- **Your instructions**
Report the count of lines with "서해대교" in the data below, and no other words.

- **Material for this task**
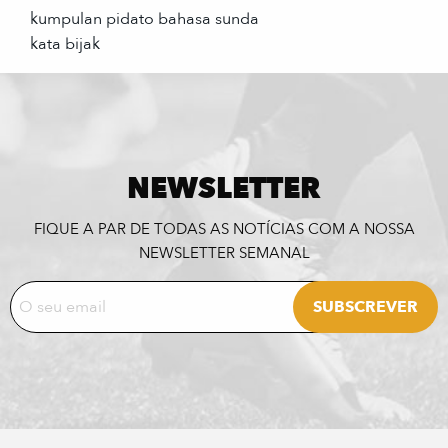
kumpulan pidato bahasa sunda
kata bijak
NEWSLETTER
FIQUE A PAR DE TODAS AS NOTÍCIAS COM A NOSSA
NEWSLETTER SEMANAL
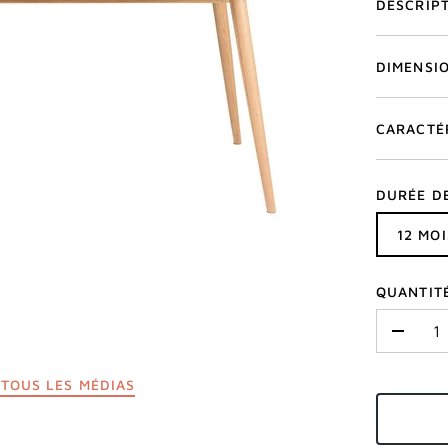
DESCRIP
DIMENSI
CARACTÉ
DURÉE D
12 MOI
QUANTIT
-
TOUS LES MÉDIAS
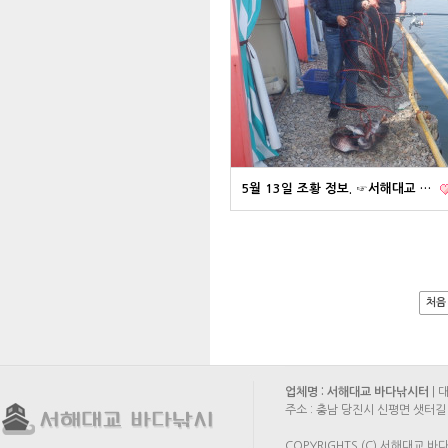
5월 13일 조황 정보. ☞서해대교 …
처음
업체명 : 서해대교 바다낚시터
| 
주소 : 충남 당진시 신평면 샛터길 
COPYRIGHTS (C) 서해대교 바다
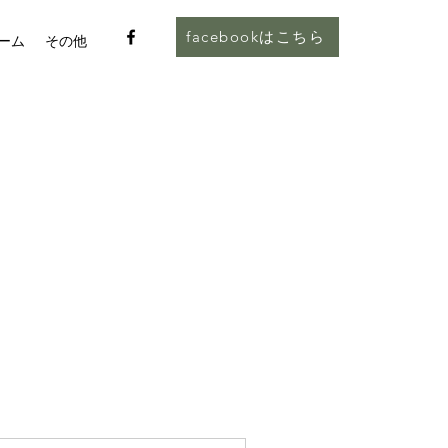
facebookはこちら
ーム
その他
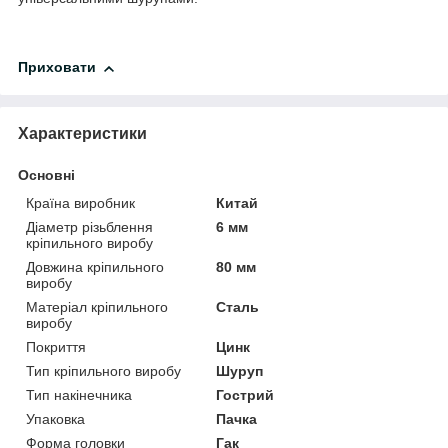
Приховати
Характеристики
Основні
Країна виробник
Китай
Діаметр різьблення
6 мм
кріпильного виробу
Довжина кріпильного
80 мм
виробу
Матеріал кріпильного
Сталь
виробу
Покриття
Цинк
Тип кріпильного виробу
Шуруп
Тип накінечника
Гострий
Упаковка
Пачка
Форма головки
Гак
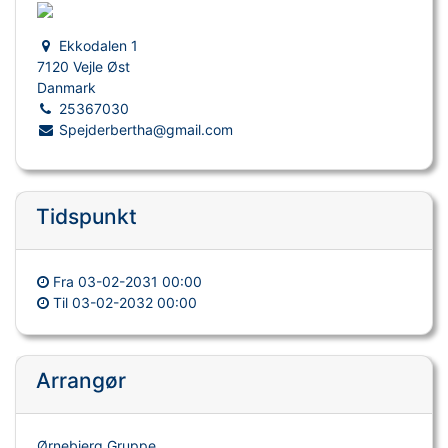
Ekkodalen 1
7120 Vejle Øst
Danmark
25367030
Spejderbertha@gmail.com
Tidspunkt
Fra
03-02-2031 00:00
Til
03-02-2032 00:00
Arrangør
Ørnebjerg Gruppe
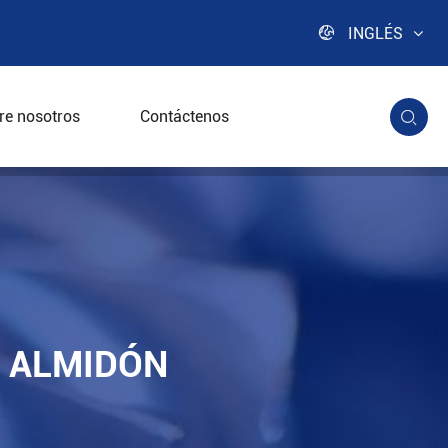

INGLÉS
re nosotros
Contáctenos

E ALMIDÓN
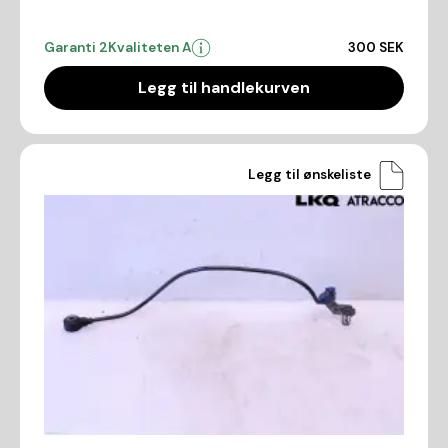
Garanti 2
Kvaliteten A
300 SEK
Legg til handlekurven
Legg til ønskeliste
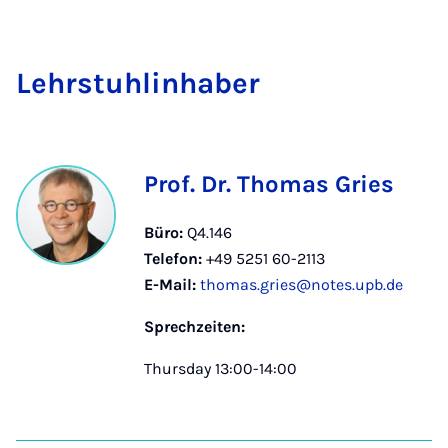
Lehr­stuhl­in­ha­ber
Prof. Dr. Thomas Gries
Büro:
Q4.146
Telefon:
+49 5251 60-2113
E-Mail:
thomas.gries@notes.upb.de
Sprechzeiten:
Thursday 13:00-14:00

- **Output of the task**
3